- **OPDRACHTEN**:
1) Beantwoord op basis van de leestekst over de Wet BIG de volgende vragen:
(a) Op welke datum heeft Ecorys het rapport opgeleverd?
(b) In welk jaar zijn de «toetsingscriteria» in een beleidslijn vastgelegd?
(c) Welk artikel van de Wet BIG wordt het experimenteerartikel genoemd?
2) Geef uit de leestekst over de Wet BIG letterlijk het gedeelte weer van "Ten behoeve van die" tot en met "Hoe nu verder?".

- **LEESTEKST**:
***
Ten behoeve van die nadere verkenning is in opdracht van het Ministerie van VWS door
Ecorys een onderzoek gedaan. Dit onderzoek was met name gericht op de mogelijkheden
voor doorontwikkeling van de huidige regels voor voorbehouden handelingen en de criteria
voor het toelaten van beroepen tot de Wet BIG (artikel 3 en 34 Wet BIG3). Op 24 februari jl. heeft Ecorys haar rapport «Onderzoek naar voorbehouden handelingen
en toelating beroepen in de Wet BIG» opgeleverd4.
Visie op de Wet BIG: Hoe nu verder?
In algemene zin komt uit het onderzoek van Ecorys naar voren dat er in de praktijk
onbekendheid heerst over de precieze invulling van de wettelijke regeling over voorbehouden
handelingen en de criteria voor het toelaten van nieuwe beroepen tot de Wet BIG. Interpretatieverschillen
en misvattingen blijken voor een groot deel ten grondslag te liggen aan de problemen
die worden ervaren in de praktijk. Deze onduidelijkheden bestaan vooral over: (1) de
reikwijdte van de opdrachtregeling op grond waarvan in opdracht van een zelfstandig
bevoegde ook andere zorgprofessionals voorbehouden handelingen kunnen verrichten,
(2) de noodzaak voor een zelfstandige bevoegdheid om voorbehouden handelingen te mogen
verrichten en (3) de verhouding tussen regulering op grond van artikel 3 en artikel 34
Wet BIG.
Dit leidt in de praktijk regelmatig tot verwarring over wie waarvoor verantwoordelijk
is en wie welke voorbehouden handelingen – onder welke voorwaarden – zelfstandig of
in opdracht mogen verrichten. Door de onbekendheid met c.q. onduidelijkheid over de
mogelijkheden van de opdrachtverleningsconstructie denken beroepsgroepen vaak (onterecht)
dat zij een zelfstandige bevoegdheid tot het verrichten van voorbehouden handelingen
nodig hebben om hun werk goed te kunnen doen en worden bestaande mogelijkheden soms
niet gebruikt. Ook zijn de «toetsingscriteria» voor regulering op grond van artikel 3
en 34 Wet BIG – die in 2014 in een beleidslijn zijn vastgelegd en met uw Kamer zijn
gedeeld5 – dikwijls onbekend.
Bovendien lijken deze niet meer helemaal passend bij een zorgpraktijk die continu
in ontwikkeling is en waarin nieuwe beroepen ontstaan. Dit geldt ook voor de regels
op het gebied van voorbehouden handelingen en het experimenteerartikel 36a Wet BIG
ten behoeve van taakherschikking in de zorg. Dit zijn heldere bevindingen die door
alle partijen van de stuurgroep worden herkend. Deze geven mij voorts goede handvatten
om verschillende acties in gang te zetten om tot een toekomstbestendige Wet BIG te
komen.
***
- **MATERIAAL**:
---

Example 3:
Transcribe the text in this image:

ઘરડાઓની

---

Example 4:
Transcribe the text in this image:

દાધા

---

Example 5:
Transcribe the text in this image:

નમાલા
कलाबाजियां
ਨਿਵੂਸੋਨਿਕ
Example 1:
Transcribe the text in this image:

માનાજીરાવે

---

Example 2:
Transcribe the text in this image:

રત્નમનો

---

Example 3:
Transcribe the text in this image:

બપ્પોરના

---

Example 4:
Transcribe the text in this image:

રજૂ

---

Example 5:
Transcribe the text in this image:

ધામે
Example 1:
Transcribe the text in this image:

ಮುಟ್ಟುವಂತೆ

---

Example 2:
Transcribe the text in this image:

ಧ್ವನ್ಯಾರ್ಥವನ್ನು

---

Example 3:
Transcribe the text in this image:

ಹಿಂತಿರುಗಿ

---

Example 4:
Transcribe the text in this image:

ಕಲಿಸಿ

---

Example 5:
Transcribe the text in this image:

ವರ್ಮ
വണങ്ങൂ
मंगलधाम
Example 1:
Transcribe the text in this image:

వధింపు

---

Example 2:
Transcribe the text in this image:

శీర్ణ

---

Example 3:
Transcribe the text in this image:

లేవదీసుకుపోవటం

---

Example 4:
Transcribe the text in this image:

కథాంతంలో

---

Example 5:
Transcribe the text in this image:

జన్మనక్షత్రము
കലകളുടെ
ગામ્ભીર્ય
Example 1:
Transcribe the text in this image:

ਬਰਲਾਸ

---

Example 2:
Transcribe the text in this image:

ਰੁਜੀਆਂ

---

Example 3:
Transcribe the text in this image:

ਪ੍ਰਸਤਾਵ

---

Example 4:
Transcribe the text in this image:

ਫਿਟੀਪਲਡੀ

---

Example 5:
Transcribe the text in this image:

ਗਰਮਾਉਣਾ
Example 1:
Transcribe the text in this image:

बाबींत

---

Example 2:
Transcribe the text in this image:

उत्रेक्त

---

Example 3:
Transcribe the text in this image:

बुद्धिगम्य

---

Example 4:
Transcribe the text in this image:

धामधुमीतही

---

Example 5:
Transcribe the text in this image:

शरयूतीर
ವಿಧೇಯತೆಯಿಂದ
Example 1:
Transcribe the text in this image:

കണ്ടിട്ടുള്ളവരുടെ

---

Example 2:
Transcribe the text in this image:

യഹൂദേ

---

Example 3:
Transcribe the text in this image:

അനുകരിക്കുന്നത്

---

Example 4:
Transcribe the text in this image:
***
- **ANTWOORDEN PER OPDRACHT**:
1)
(a) Op 24 februari.
(b) In 2014.
(c) Artikel 36a.

2)
Ten behoeve van die nadere verkenning is in opdracht van het Ministerie van VWS door
Ecorys een onderzoek gedaan. Dit onderzoek was met name gericht op de mogelijkheden
voor doorontwikkeling van de huidige regels voor voorbehouden handelingen en de criteria
voor het toelaten van beroepen tot de Wet BIG (artikel 3 en 34 Wet BIG3). Op 24 februari jl. heeft Ecorys haar rapport «Onderzoek naar voorbehouden handelingen
en toelating beroepen in de Wet BIG» opgeleverd4.
Visie op de Wet BIG: Hoe nu verder?